# Swift Factory Visits



## SwiftGroup (Jun 27, 2007)

Just to let everyone know that we have some new dates for factory visits until the end of the year. These are a half a day event usually starting at 10am and finishing around 2pm. They are open to motorhomers and caravanners.

Thursday 2nd October 2008

Thursday 30th October 2008

Thursday 27th November 2008

Thursday 18th December 2008

If you would like to go please send us a PM or email us at [email protected]

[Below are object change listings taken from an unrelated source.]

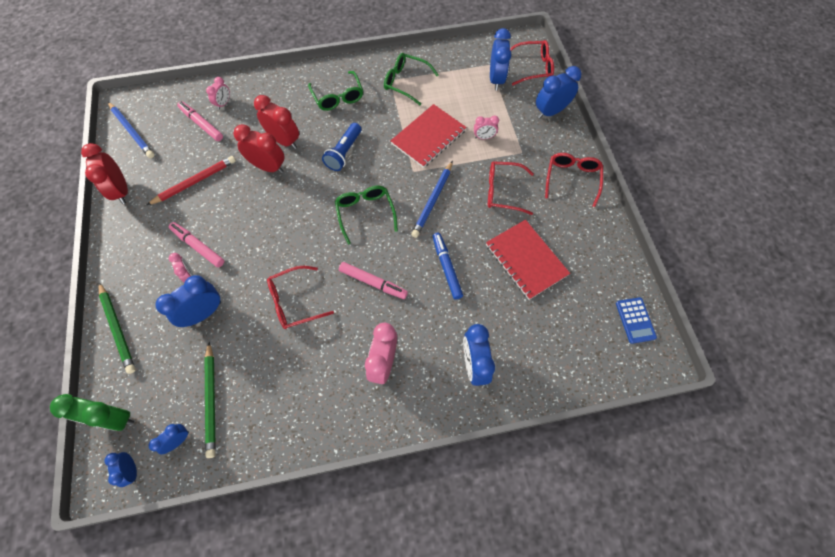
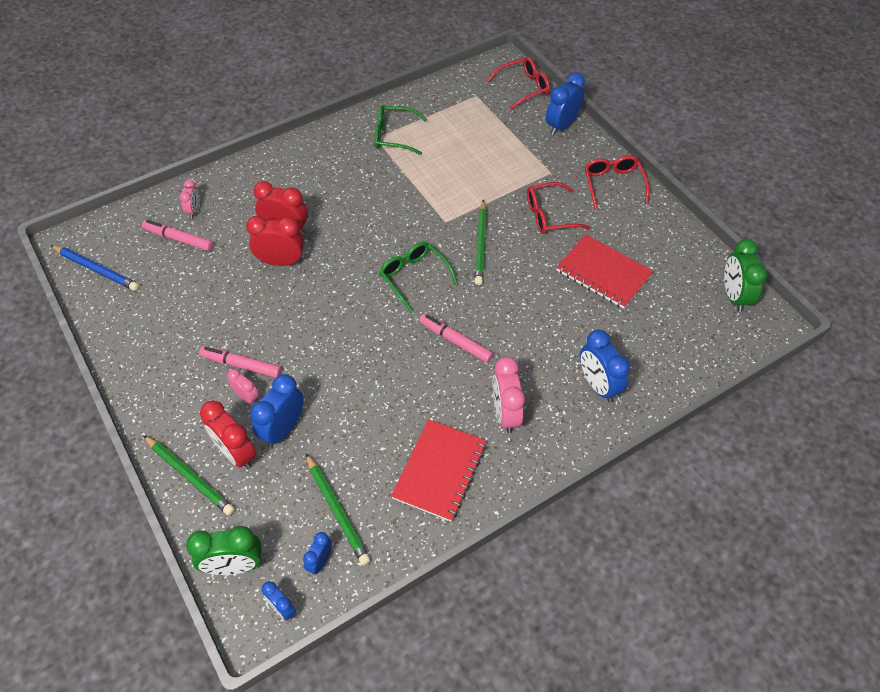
camera: 20 degrees left, 10 degrees down
red clock [81,143,128,204] -> red clock moved to [200,400,256,469]
red pencil [147,156,236,205] -> none
red glasses [267,266,334,329] -> none
green glasses [308,71,363,111] -> none
blue flashlight [322,123,361,171] -> none
pink marker [339,262,408,299] -> pink marker turned 150 degrees counterclockwise [419,314,493,363]
red notebook [390,104,466,168] -> red notebook moved to [391,419,486,522]
blue pencil [411,161,453,238] -> green pencil [474,199,487,285]
blue marker [432,233,463,300] -> none
pink clock [474,116,499,139] -> none
blue clock [490,28,511,90] -> none
blue calculator [616,297,657,344] -> green clock [724,239,767,312]

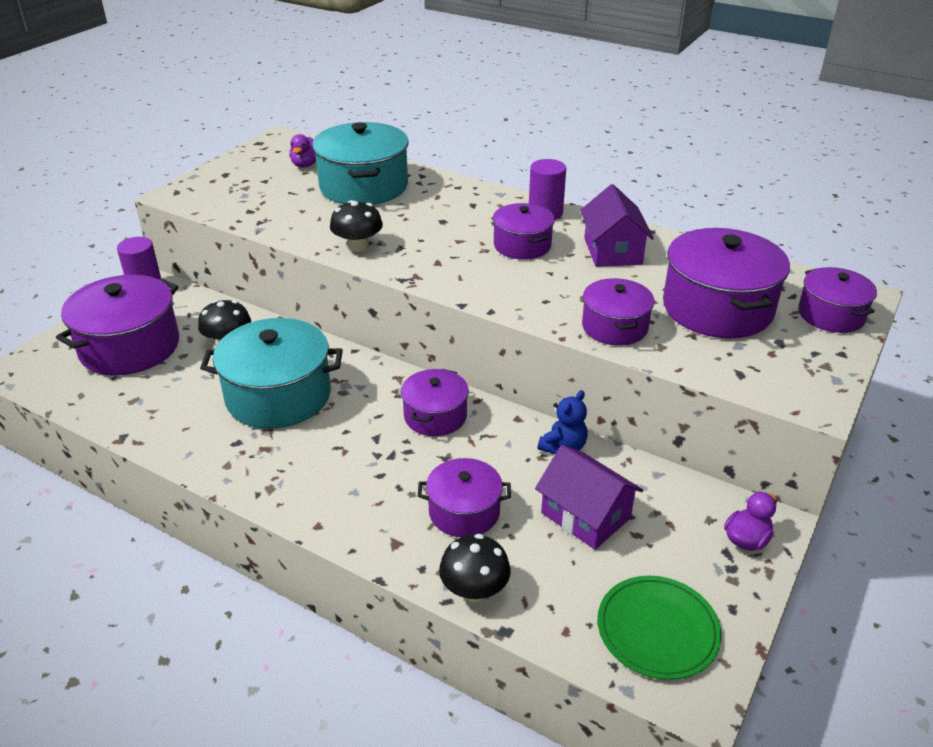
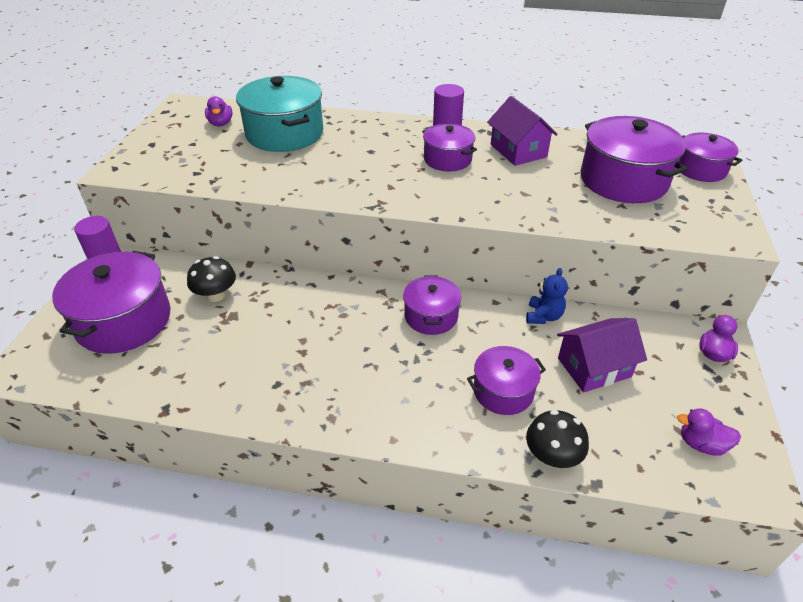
camera: 20 degrees left, 5 degrees up
turquoise pot [200,318,343,429] -> none
black mushroom [330,200,383,252] -> none
purple house [535,445,643,550] -> purple house turned 45 degrees counterclockwise [557,318,647,393]
purple pot [582,278,654,346] -> none
green plate [597,576,721,680] -> purple duck [677,408,741,455]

Nearer the time, I will do them as seperate topics to help remind everyone

Regards
Kath


----------



## eddied (May 9, 2005)

*Swift factory visit*

 Buona sera Swift, and thank you for that.
Not sure if I would be in UK on any of these dates, but if I were then would be interested. 
saluti,
eddied


----------



## roger-the-lodger (Apr 21, 2008)

SwiftGroup said:


> Just to let everyone know that we have some new dates for factory visits until the end of the year. These are a half a day event usually starting at 10am and finishing around 2pm. They are open to motorhomers and caravanners.
> 
> Thursday 2nd October 2008
> 
> ...


Very interested! I will send you a PM. Roger


----------



## WiltonShagpile (Apr 10, 2008)

:evil: :twisted: Hi,

Do I need to bring my cheque book or can I just look round and be a pain?

All the best Wilt


----------